LoPT: Lossless Parallel Tokenization Acceleration for Long Context Inference of Large Language Model
Wei Shao, Lingchao Zheng, Pengyu Wang, Peizhen Zheng, Jun Li, Yuwei Fan
TL;DR
LoPT targets the tokenization bottleneck in long-context LLM inference by delivering lossless parallel tokenization. It introduces a three-module pipeline—text splitting, parallel tokenization, and position-aware merge—with a dynamic chunk-length mechanism to guarantee outputs identical to sequential tokenization. The authors provide a theoretical consistency proof for WordPiece and BPE tokenization and validate the approach across English and Chinese long-text datasets, achieving lossless accuracy with substantial speedups over existing delimiter- and overlap-based methods.
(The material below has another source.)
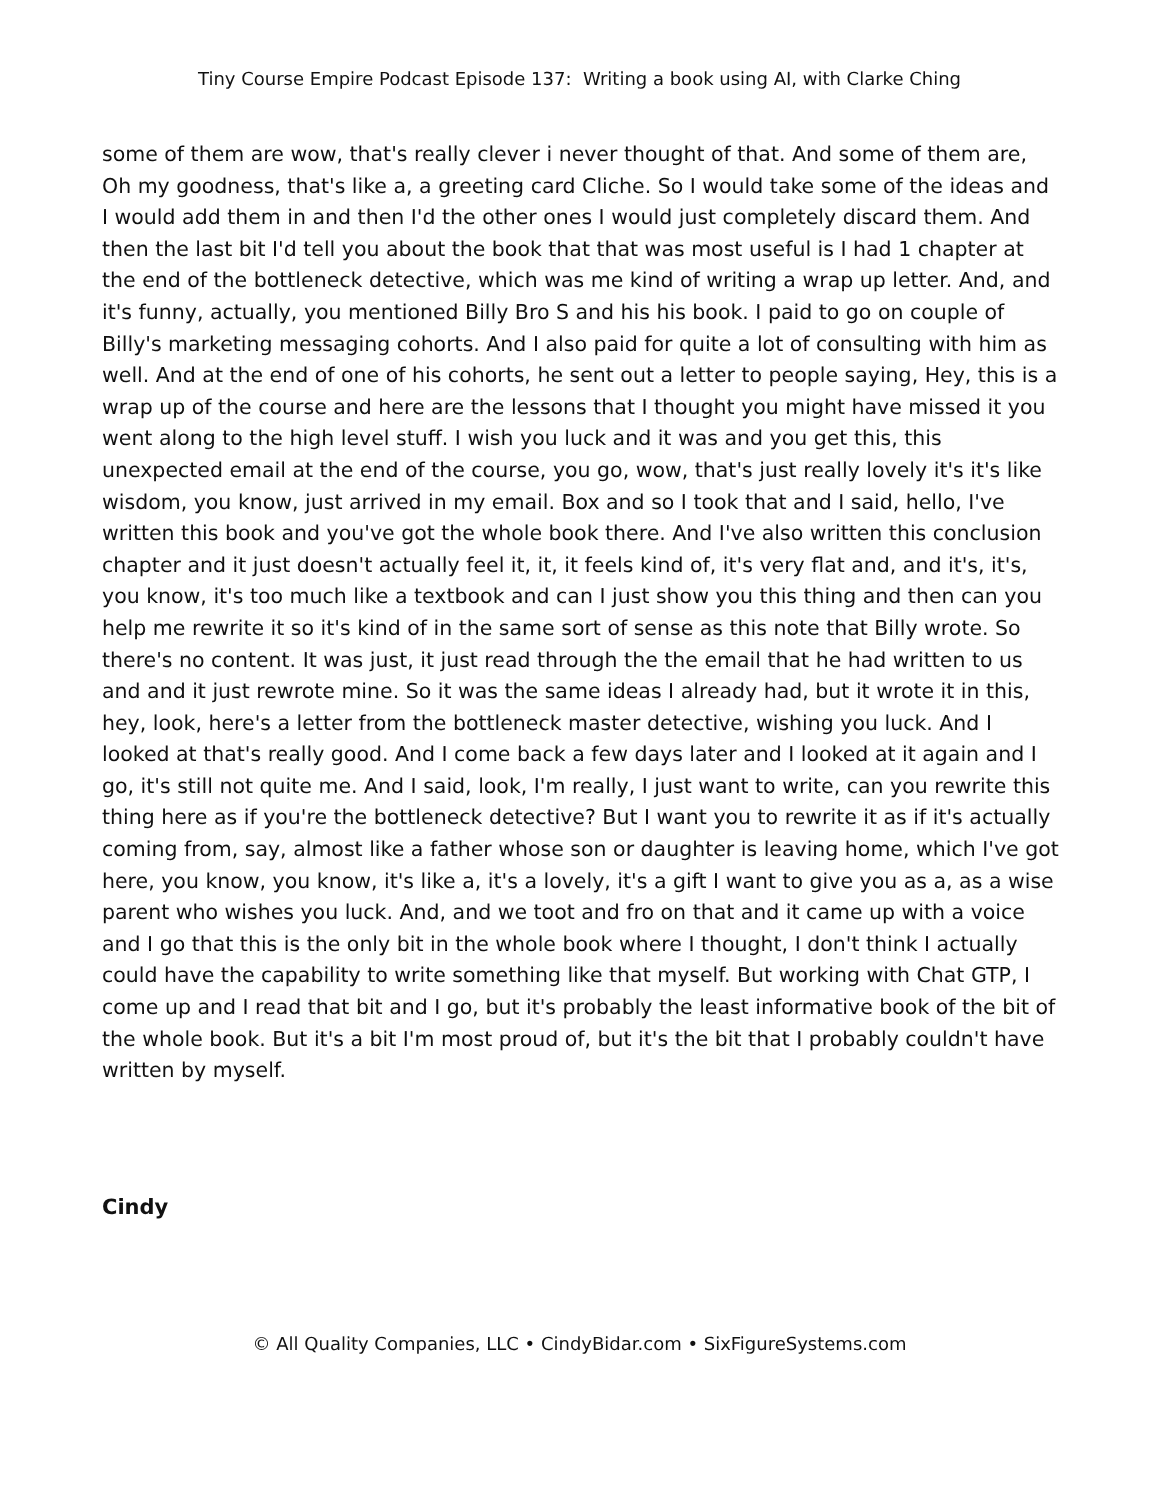Tiny Course Empire Podcast Episode 137: Writing a book using AI, with Clarke Ching
some of them are wow, that's really clever i never thought of that. And some of them are, Oh my goodness, that's like a, a greeting card Cliche. So I would take some of the ideas and I would add them in and then I'd the other ones I would just completely discard them. And then the last bit I'd tell you about the book that that was most useful is I had 1 chapter at the end of the bottleneck detective, which was me kind of writing a wrap up letter. And, and it's funny, actually, you mentioned Billy Bro S and his his book. I paid to go on couple of Billy's marketing messaging cohorts. And I also paid for quite a lot of consulting with him as well. And at the end of one of his cohorts, he sent out a letter to people saying, Hey, this is a wrap up of the course and here are the lessons that I thought you might have missed it you went along to the high level stuff. I wish you luck and it was and you get this, this unexpected email at the end of the course, you go, wow, that's just really lovely it's it's like wisdom, you know, just arrived in my email. Box and so I took that and I said, hello, I've written this book and you've got the whole book there. And I've also written this conclusion chapter and it just doesn't actually feel it, it, it feels kind of, it's very flat and, and it's, it's, you know, it's too much like a textbook and can I just show you this thing and then can you help me rewrite it so it's kind of in the same sort of sense as this note that Billy wrote. So there's no content. It was just, it just read through the the email that he had written to us and and it just rewrote mine. So it was the same ideas I already had, but it wrote it in this, hey, look, here's a letter from the bottleneck master detective, wishing you luck. And I looked at that's really good. And I come back a few days later and I looked at it again and I go, it's still not quite me. And I said, look, I'm really, I just want to write, can you rewrite this thing here as if you're the bottleneck detective? But I want you to rewrite it as if it's actually coming from, say, almost like a father whose son or daughter is leaving home, which I've got here, you know, you know, it's like a, it's a lovely, it's a gift I want to give you as a, as a wise parent who wishes you luck. And, and we toot and fro on that and it came up with a voice and I go that this is the only bit in the whole book where I thought, I don't think I actually could have the capability to write something like that myself. But working with Chat GTP, I come up and I read that bit and I go, but it's probably the least informative book of the bit of the whole book. But it's a bit I'm most proud of, but it's the bit that I probably couldn't have written by myself.
Cindy
© All Quality Companies, LLC • CindyBidar.com • SixFigureSystems.com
This work enables efficient, scalable long-context inference by removing tokenization-induced latency without compromising output fidelity.
Abstract
Long context inference scenarios have become increasingly important for large language models, yet they introduce significant computational latency. While prior research has optimized long-sequence inference through operators, model architectures, and system frameworks, tokenization remains an overlooked bottleneck. Existing parallel tokenization methods accelerate processing through text segmentation and multi-process tokenization, but they suffer from inconsistent results due to boundary artifacts that occur after merging. To address this, we propose LoPT, a novel Lossless Parallel Tokenization framework that ensures output identical to standard sequential tokenization. Our approach employs character-position-based matching and dynamic chunk length adjustment to align and merge tokenized segments accurately. Extensive experiments across diverse long-text datasets demonstrate that LoPT achieves significant speedup while guaranteeing lossless tokenization. We also provide theoretical proof of consistency and comprehensive analytical studies to validate the robustness of our method.